Preserving Blu-ray quality for Plex requires extracting the original video and audio without transcoding. Here are the essential tips:
Essential Software & Preparation
Use MakeMKV: This is the standard tool. It decrypts and extracts streams losslessly.
- Rip the "main title" containing the movie's primary video track.
- Select desired audio tracks (e.g., lossless TrueHD Atmos/DTS:X, core DTS-HD MA/Dolby TrueHD) and subtitle streams.
- Output to the MKV container; it perfectly encapsulates Blu-ray's HD/UHD video and high-bitrate audio.
Obtain a Compatible Drive:

- Ensure your Blu-ray drive supports UHD (if ripping 4K) and has compatible firmware.
- Many external drives work; research known compatible models.
Ripping Process
Bit-for-Bit Extraction:
- MakeMKV performs a direct, lossless rip. The video (H.264/AVC for HD, HEVC/H.265 for UHD) and lossless audio are copied unchanged.
- This preserves the original quality precisely as on the disc.
Post-Rip Validation
Verify Checksum:
- Optionally use checksum tools post-rip to confirm file integrity matches the disc source.
Plex Library Management
Storage & Naming:
- Ensure sufficient storage space (HDDs/SSDs/NAS). Rips are large (25-100+ GB).
- Name files clearly using Plex naming conventions (e.g., `/Movies/Movie Name (Year)/Movie Name (Year).mkv`).
Playback:
- Direct Play is ideal. Your server, network, and client must support the source codecs and bitrates.

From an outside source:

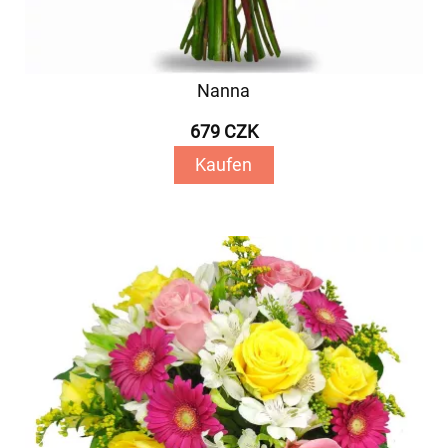
Nanna
679 CZK
Kaufen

- Avoid having Plex transcode these large files unless necessary; it degrades quality or increases server load.
Key Takeaways
No Compression: Never transcode or re-encode during the ripping process for Plex. Use MakeMKV to extract the original streams losslessly to MKV files. Ensure your playback chain supports Direct Play of high-bitrate content.